Of Note: Better Text Annotations for the Web
We’re accustomed to annotation patterns that discourage focused reading. FiveThirtyEight shows us a better way. Here’s why and how.
The Current Standard
People have annotated texts since they had texts to annotate. Annotations clarify, contextualize, and complement a subject. An Xiao Mina points out that “Annotation is motivated by the human need to talk and explain; in this way, annotation provides a structure for extending or depicting the meaning of things in the world.” At their best, they illuminate subtle meanings; at their worst, they distract from the drift of their referent.
Putting aside the question of when and how to use them, the way annotations are designed influences the experience of reading — for better or worse. This is as true for the Web as it is for print. Yet online annotations nearly always mimic patterns from print that are shaped more by the constraints of production than by the content and the experience of reading.
On the Web, annotation patterns solve a content problem (showing secondary text) yet create reading problems (context switching and hidden copy). The convention most often used — links in the body to a list of footnotes at the bottom of the page — may be WCAG compliant, yet it forces a tiresome context switch. Clicking an annotation link (usually a superscript) takes us from our scroll position in the viewport to the annotation at the bottom of the page where we have to glance around for the note.

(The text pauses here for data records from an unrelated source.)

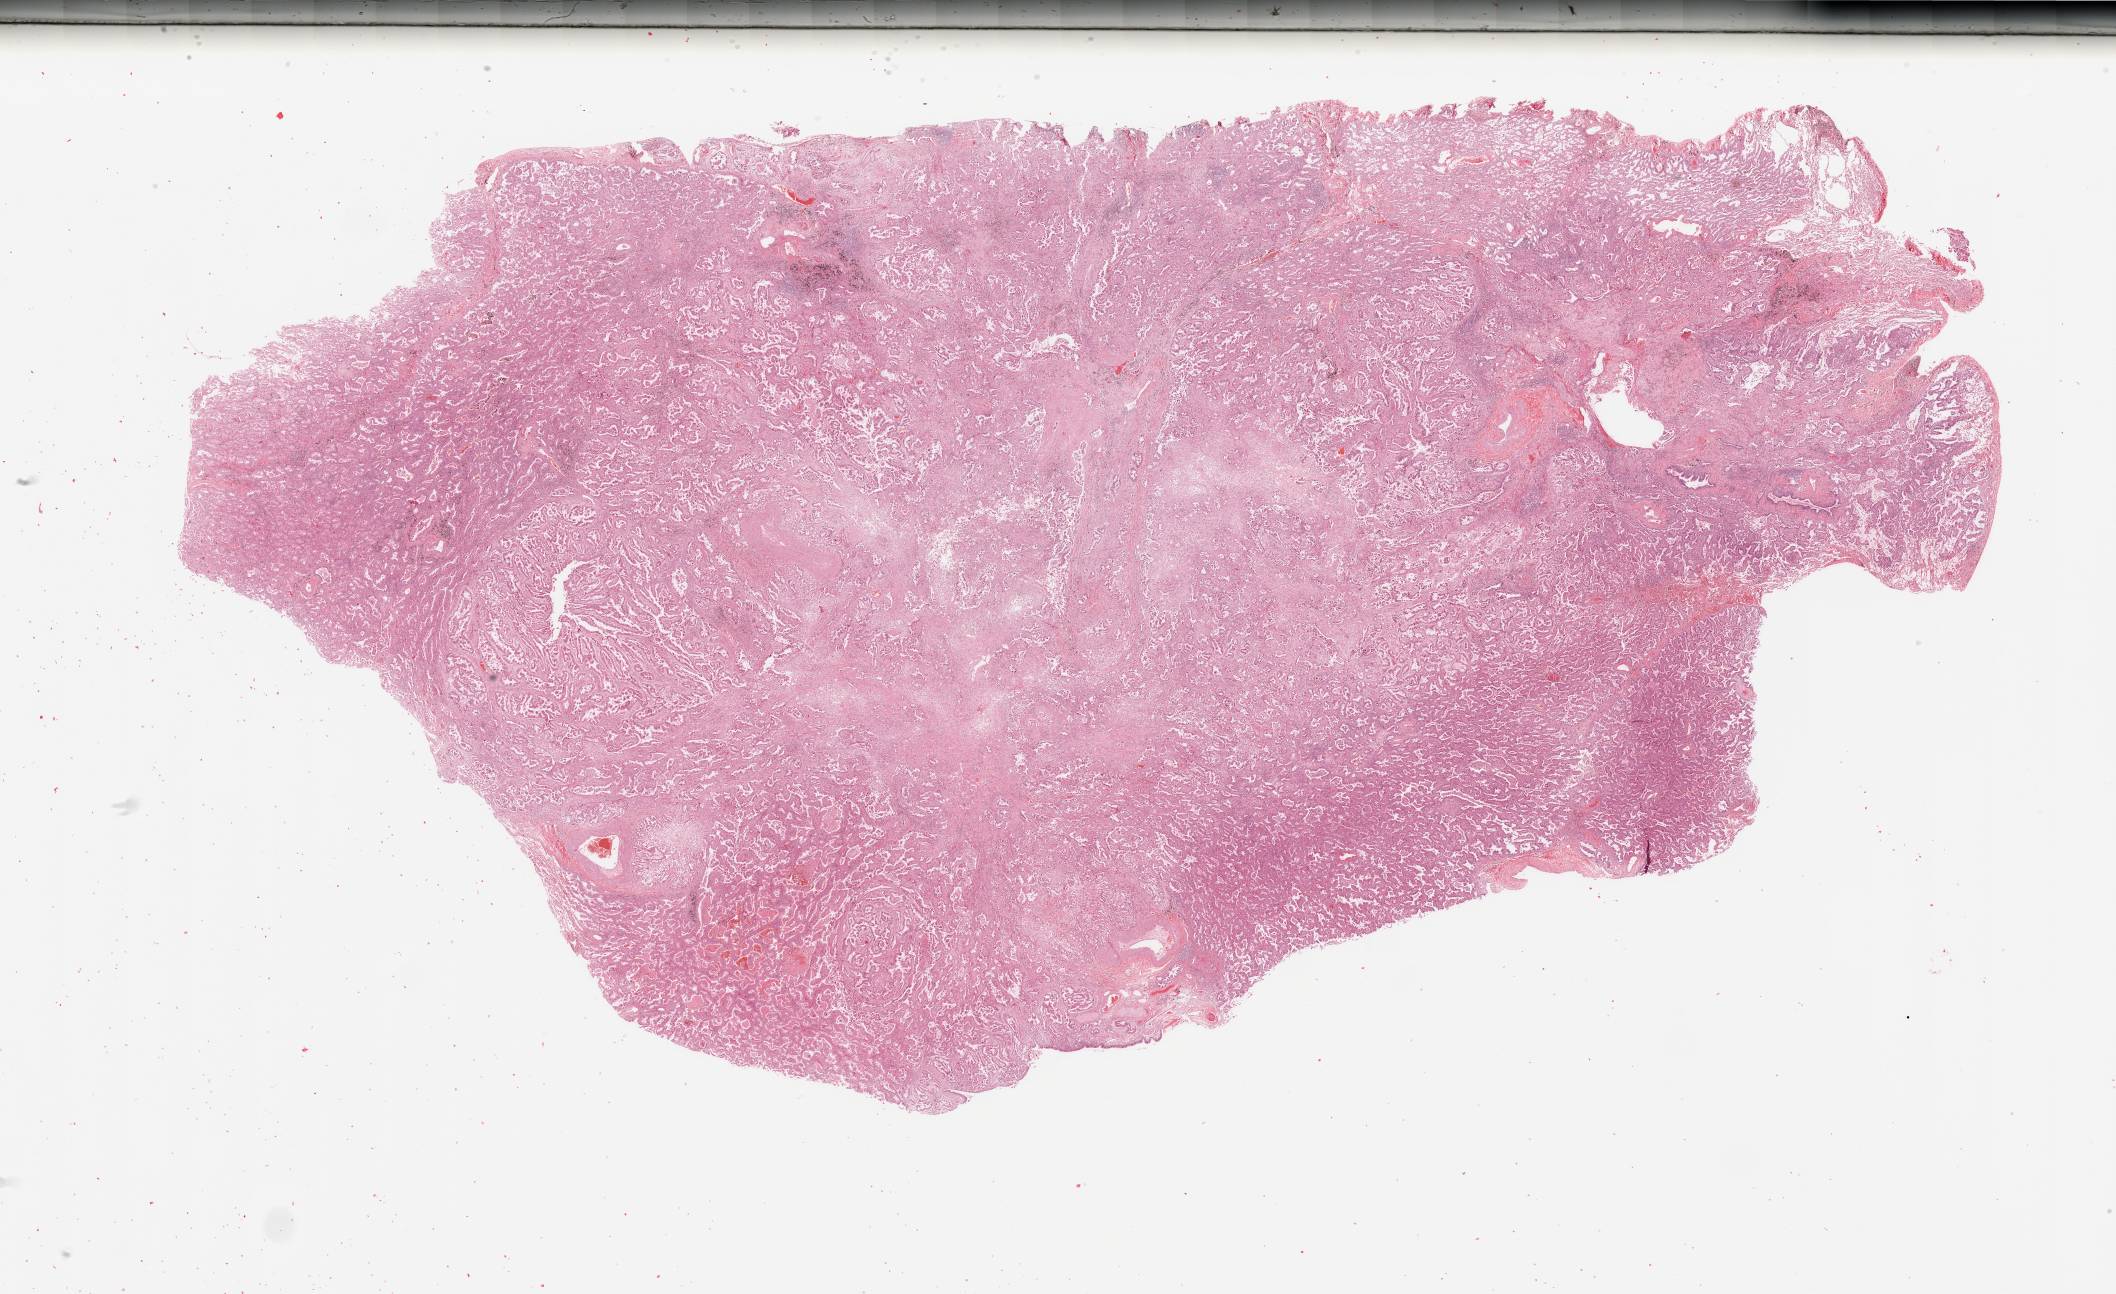
Digitized H&E-stained tissue section (whole slide) — shown as a low-resolution overview of the whole scanned area (about 33.5 x 20.5 mm, slide scanned at 20x). Lung, tumour tissue. Patient: male, age 64 years.
Histologic diagnosis: Adenocarcinoma, NOS.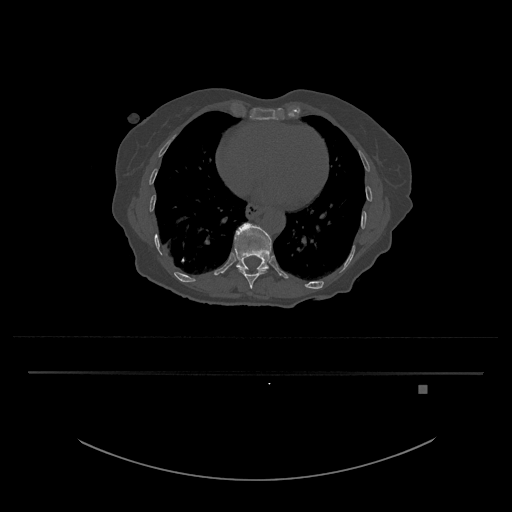
CT including the spine, one axial slice; slice 691 of 797 in the series (ordered by position); reconstruction kernel Br40s/3; 120 kVp; bone window (W 1800 / L 400 HU); 0.5 mm slice thickness; 512 × 512 image matrix, field of view 500 × 500 mm. Female patient, age 57 years. From the clinical record (not read from this slice): primary cancer: cervical.
Structures marked on this image (semi-automatic segmentation, software-assisted and operator-edited):
- T10 vertebra: bounding box [x1, y1, x2, y2] px = [238, 269, 267, 289]
- T11 vertebra: [234, 223, 272, 270]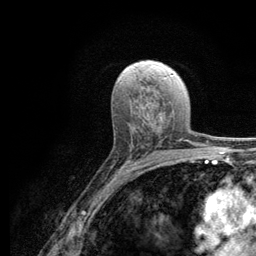
Breast MRI (dynamic contrast-enhanced), one axial slice. Position 70 of 134 along the scan axis. Cropped to one breast. Dynamic contrast-enhanced series, time point 2 of 6 at this slice position (early post-contrast). 3 T. TE 2.8 ms, TR 7.8 ms. 1.2 mm slice thickness. 256 × 256 image matrix, field of view 170 × 170 mm. Female patient.
Annotated regions visible in this slice (semi-automatic segmentation, software-assisted and operator-edited):
- enhancing-tissue mask used for the functional tumour volume (all voxels passing the contrast-enhancement thresholds inside the analysis volume; usually the tumour): bounding box (x1, y1, x2, y2) in pixels: (116, 139, 186, 172)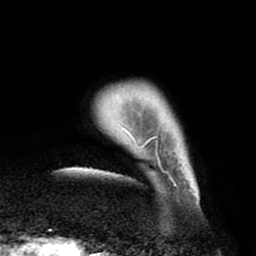
Breast MRI (dynamic contrast-enhanced), one axial slice; slice 4 of 80 in the series (ordered by position); cropped to one breast; dynamic contrast-enhanced series, time point 2 of 8 at this slice position (early post-contrast); 1.5 T; TE 2.5 ms, TR 5.2 ms; 256 × 256 image matrix, field of view 185 × 185 mm. Female patient.
Structures marked on this image (semi-automatic segmentation, software-assisted and operator-edited):
- enhancing-tissue mask used for the functional tumour volume (all voxels passing the contrast-enhancement thresholds inside the analysis volume; usually the tumour): bounding box [x1, y1, x2, y2] px = [116, 96, 198, 204]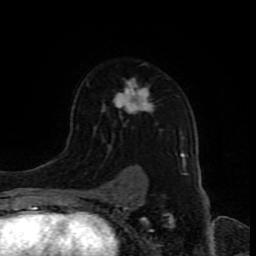
Breast MRI (dynamic contrast-enhanced), one axial slice. Position 58 of 80 along the scan axis. Cropped to one breast. Dynamic contrast-enhanced series, time point 2 of 8 at this slice position (early post-contrast). 1.5 T. TE 4.2 ms, TR 7 ms. 2 mm slice thickness. 256 × 256 image matrix, field of view 165 × 165 mm. Female patient.
Outlined on this slice (semi-automatically segmented with operator editing):
- enhancing-tissue mask used for the functional tumour volume (all voxels passing the contrast-enhancement thresholds inside the analysis volume; usually the tumour): bounding box <97,63,185,192> (left, top, right, bottom; pixels)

If enough scrollable space follows the note, it will display at the extreme top of the viewport, a kind of no-man’s land for reading text, as Curt’s eye-tracking study shows. Otherwise, the note will be some other less-than-predictable place in view. The same effect happens when clicking the footnote anchor to return to the original position in the text, which we find at the tippy top of the viewport. In both cases, the reader has to scan and scroll to reorient themselves.
At any rate, this pattern is a digital version of the endnotes printed in reference-heavy books. The reader who wants to read the notes faces a tedious journey. She experiences a physical context switch (marking her current position and moving to a new one), a visual context switch (finding the relevant note in the endnotes), and an intellectual context switch (removing herself from the flow of the present argument). Banishing these notes to the basement of the text hinders the kind of engaged reading that authors intend.
Widespread as annotations are on the Web, we still haven’t arrived at a standard that’s accessible, responsive, and makes for undistracted reading. Wikipedia has taken steps to soften this context switch. They show a preview of the footnote when hovering over the superscript in the text (these have been called “pop-up footnotes”), and highlight the footnote when clicked. Yet this pattern doesn’t aid the reader’s return to the main text, and their mobile implementation hides the primary text when the footnote content is visible. Patterns used on sites like Genius likewise attempt to show annotations in context, yet similarly hide primary text on mobile.
A list of discontinued Web annotation tools shows that it’s a problem no one has fully figured out. There are forums, even conferences devoted to the topic. Part of the issue has to do with the limitations of HTML: Joe Clark reminds us that unlike, say, paragraph or block quote elements, “In HTML...there’s no such thing as a footnote.”
Generally speaking (and ignoring questions of styling, API availability, etc.), an ideal Web annotation pattern follows these principles:
- Annotations appear in close visual proximity to the primary content.
- Their design neither distracts from nor hides the primary content.
- The preceding principles are followed regardless of screen width.
Reading between the Lines
The only pattern I’ve found that meets these criteria is FiveThirtyEight’s:
It’s elegant. A reader clicks a superscript link and an annotation expands into view just below. No jarring change of page position, no pop-up that hides content, just a straightforward presentation of secondary information. And it works just fine at all device widths.
As it turns out, FiveThirtyEight didn't invent this pattern. It likely originated in medieval illuminated manuscripts which contain “interleave notes” — comments written literally between the lines.
Below is an example implementation of their approach. (Cheers to Leo for the front-end help. He asked me to include a disclaimer about this not being production-ready code, so consider yourself disclaimed.)
It's worth pointing out that FiveThirtyEight's implementation allows a user to click annotation content to hide the annotation, so that they don't have to scroll back up the page to find the superscript. One thing to keep in mind, however, is that a user should still be able to interact with annotation content without accidentally hiding the annotation — when highlighting text or clicking a link, for example.
Interleave notes are one of many ways to annotate digital text. They aren’t a universal solution, particularly for the kinds of comments used in Genius, Google Docs, or Medium, where annotations are more like self-contained conversation threads. Neither are they ideal for unusually long, complex annotations. (Though exceedingly long annotations are questionable themselves. David Foster Wallace's “Host” barely survived the transition to digital, where the designers use our pattern admirably well.) Yet, used with discretion, interleave notes avoid the constraints of print production as digital media should.